--- start of Material ---

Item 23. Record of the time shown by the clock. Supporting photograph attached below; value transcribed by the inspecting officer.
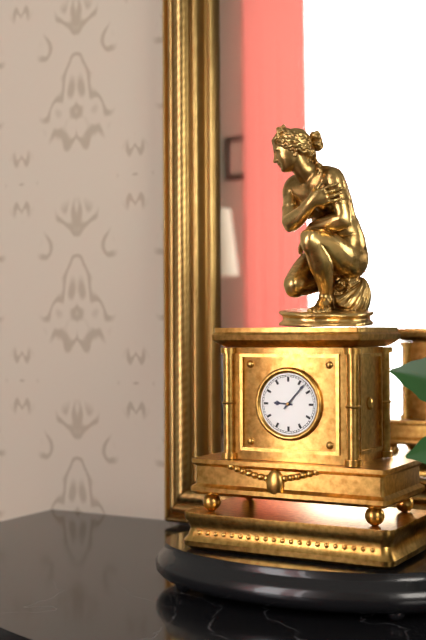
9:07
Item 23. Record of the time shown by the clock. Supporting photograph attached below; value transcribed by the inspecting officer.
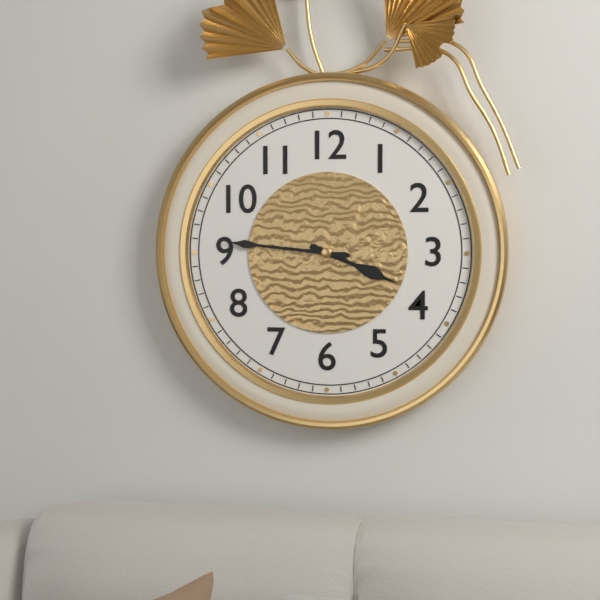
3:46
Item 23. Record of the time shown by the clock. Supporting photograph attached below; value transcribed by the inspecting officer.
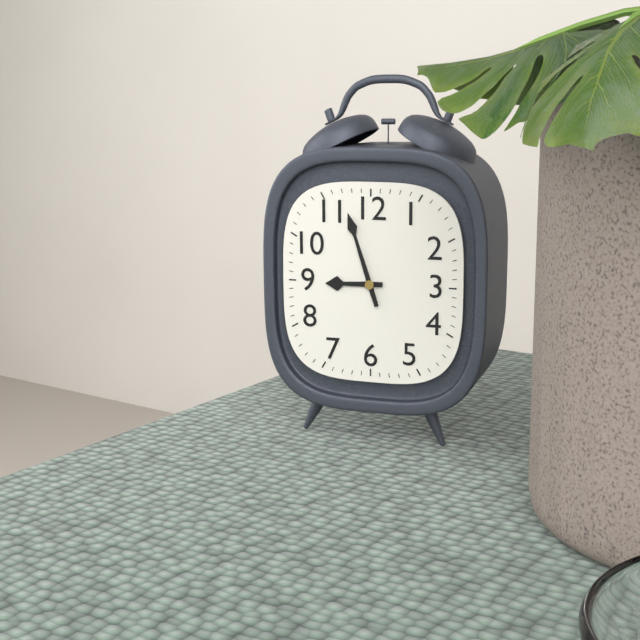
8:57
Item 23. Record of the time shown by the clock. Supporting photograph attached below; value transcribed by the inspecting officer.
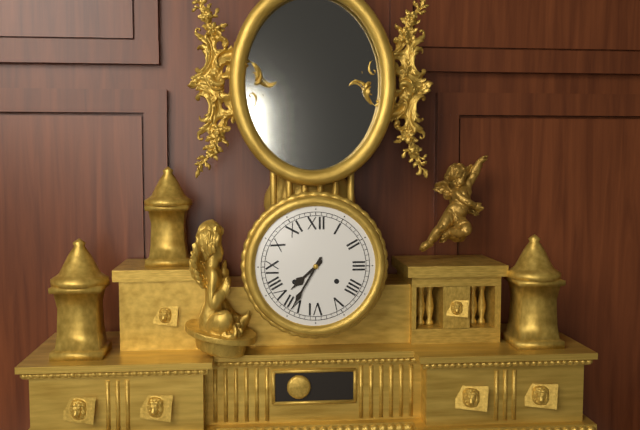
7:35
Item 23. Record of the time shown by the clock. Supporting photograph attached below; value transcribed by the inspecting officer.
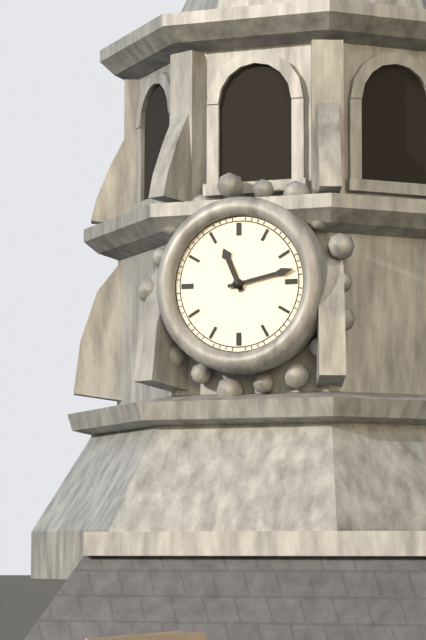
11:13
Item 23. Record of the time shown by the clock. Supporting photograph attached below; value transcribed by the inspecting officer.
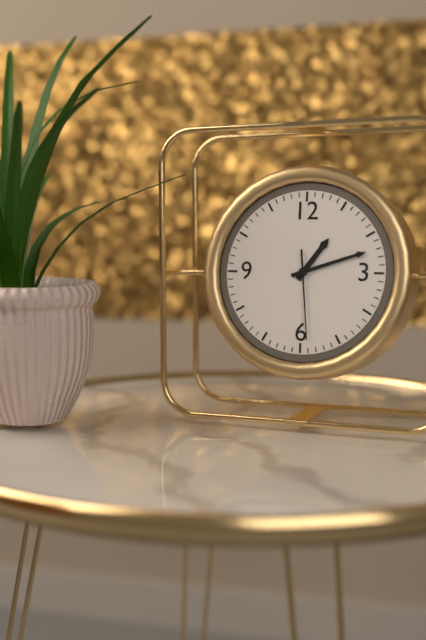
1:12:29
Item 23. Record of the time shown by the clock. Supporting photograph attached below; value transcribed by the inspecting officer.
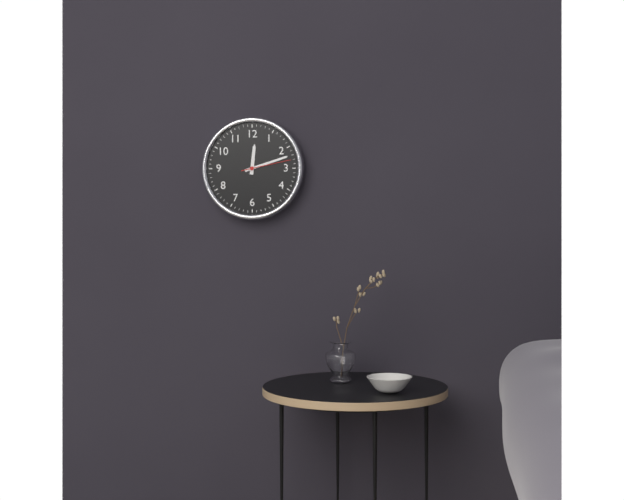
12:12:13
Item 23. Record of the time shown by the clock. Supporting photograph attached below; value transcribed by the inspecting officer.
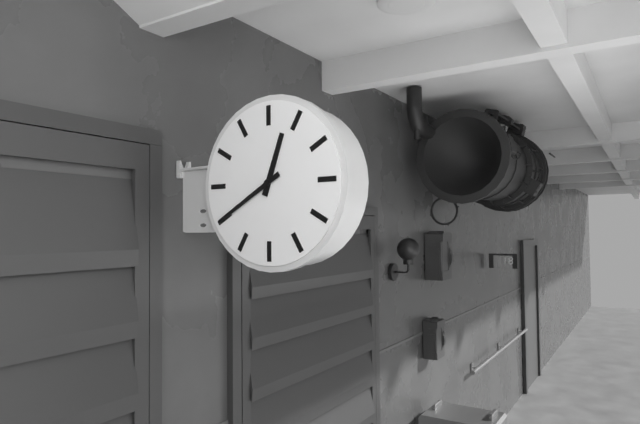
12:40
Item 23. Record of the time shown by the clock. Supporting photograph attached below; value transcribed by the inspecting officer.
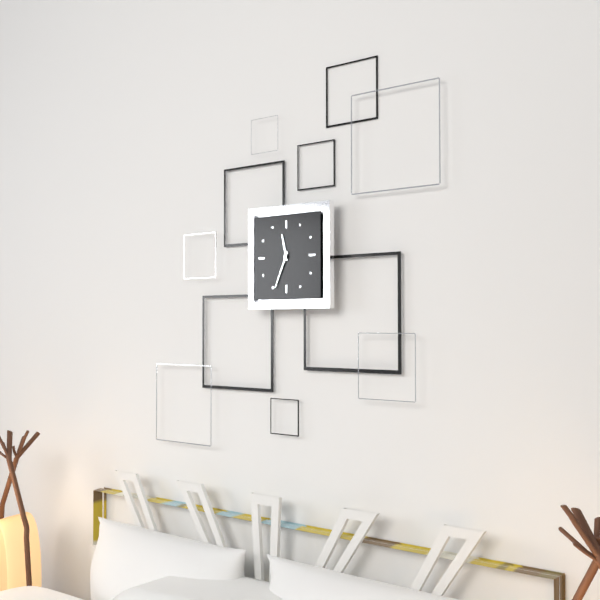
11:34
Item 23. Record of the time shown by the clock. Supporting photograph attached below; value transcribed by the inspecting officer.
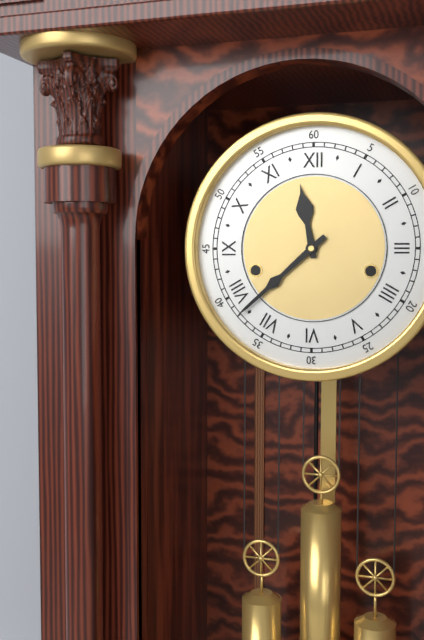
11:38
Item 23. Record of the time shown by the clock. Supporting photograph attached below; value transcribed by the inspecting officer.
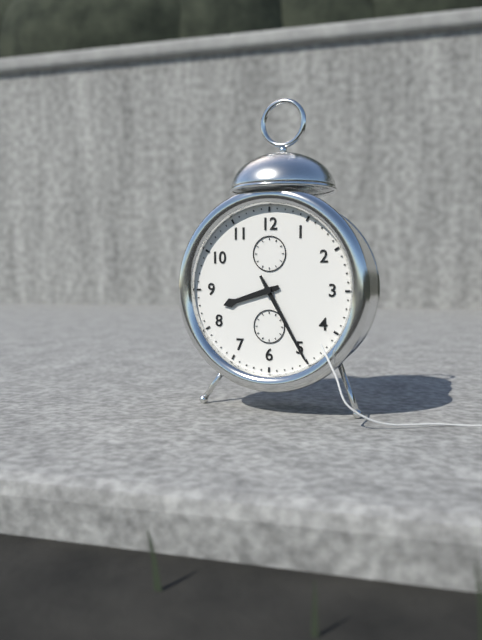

--- end of Material ---

What you have to do — Write out every item above word for word, leaving out the pictures.

Full output —
Item 23. Record of the time shown by the clock. Supporting photograph attached below; value transcribed by the inspecting officer.
9:07
Item 23. Record of the time shown by the clock. Supporting photograph attached below; value transcribed by the inspecting officer.
3:46
Item 23. Record of the time shown by the clock. Supporting photograph attached below; value transcribed by the inspecting officer.
8:57
Item 23. Record of the time shown by the clock. Supporting photograph attached below; value transcribed by the inspecting officer.
7:35
Item 23. Record of the time shown by the clock. Supporting photograph attached below; value transcribed by the inspecting officer.
11:13
Item 23. Record of the time shown by the clock. Supporting photograph attached below; value transcribed by the inspecting officer.
1:12:29
Item 23. Record of the time shown by the clock. Supporting photograph attached below; value transcribed by the inspecting officer.
12:12:13
Item 23. Record of the time shown by the clock. Supporting photograph attached below; value transcribed by the inspecting officer.
12:40
Item 23. Record of the time shown by the clock. Supporting photograph attached below; value transcribed by the inspecting officer.
11:34
Item 23. Record of the time shown by the clock. Supporting photograph attached below; value transcribed by the inspecting officer.
11:38
Item 23. Record of the time shown by the clock. Supporting photograph attached below; value transcribed by the inspecting officer.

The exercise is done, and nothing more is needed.